▸ **Your objective**
Search the records below for the word "банков". Pull out each line that has it.

Data listing section start

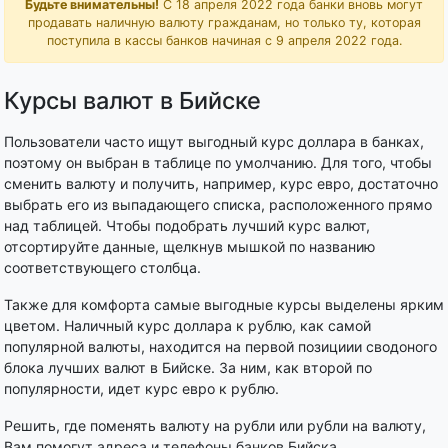
Будьте внимательны!
С 18 апреля 2022 года банки вновь могут
продавать наличную валюту гражданам, но только ту, которая
поступила в кассы банков начиная с 9 апреля 2022 года.
Курсы валют в Бийске
Пользователи часто ищут выгодный курс доллара в банках,
поэтому он выбран в таблице по умолчанию. Для того, чтобы
сменить валюту и получить, например, курс евро, достаточно
выбрать его из выпадающего списка, расположенного прямо
над таблицей. Чтобы подобрать лучший курс валют,
отсортируйте данные, щелкнув мышкой по названию
соответствующего столбца.
Также для комфорта самые выгодные курсы выделены ярким
цветом. Наличный курс доллара к рублю, как самой
популярной валюты, находится на первой позициии сводоного
блока лучших валют в Бийске. За ним, как второй по
популярности, идет курс евро к рублю.
Решить, где поменять валюту на рубли или рубли на валюту,
Вам помогут адреса и телефоны банков Бийска,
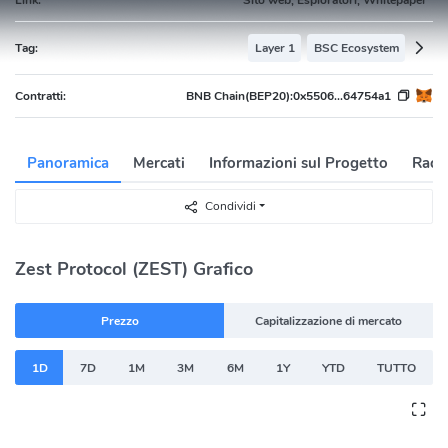
Tag:
Layer 1
BSC Ecosystem
Contratti:
BNB Chain(BEP20):
0x5506...64754a1
Panoramica
Mercati
Informazioni sul Progetto
Racc
Condividi
Zest Protocol (ZEST) Grafico
Prezzo
Capitalizzazione di mercato
1D
7D
1M
3M
6M
1Y
YTD
TUTTO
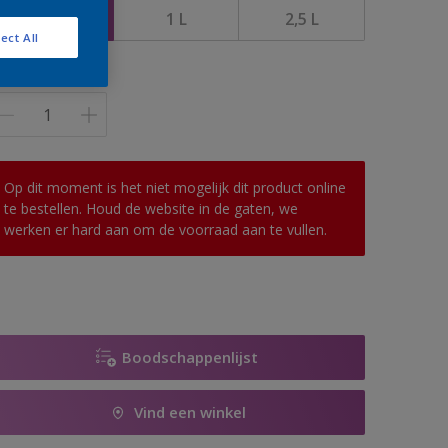
500 ML
1 L
2,5 L
ect All
antal
Op dit moment is het niet mogelijk dit product online
te bestellen. Houd de website in de gaten, we
werken er hard aan om de voorraad aan te vullen.
Boodschappenlijst
Vind een winkel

Data listing section end

▸ **Answer box**
поступила в кассы банков начиная с 9 апреля 2022 года.
Вам помогут адреса и телефоны банков Бийска,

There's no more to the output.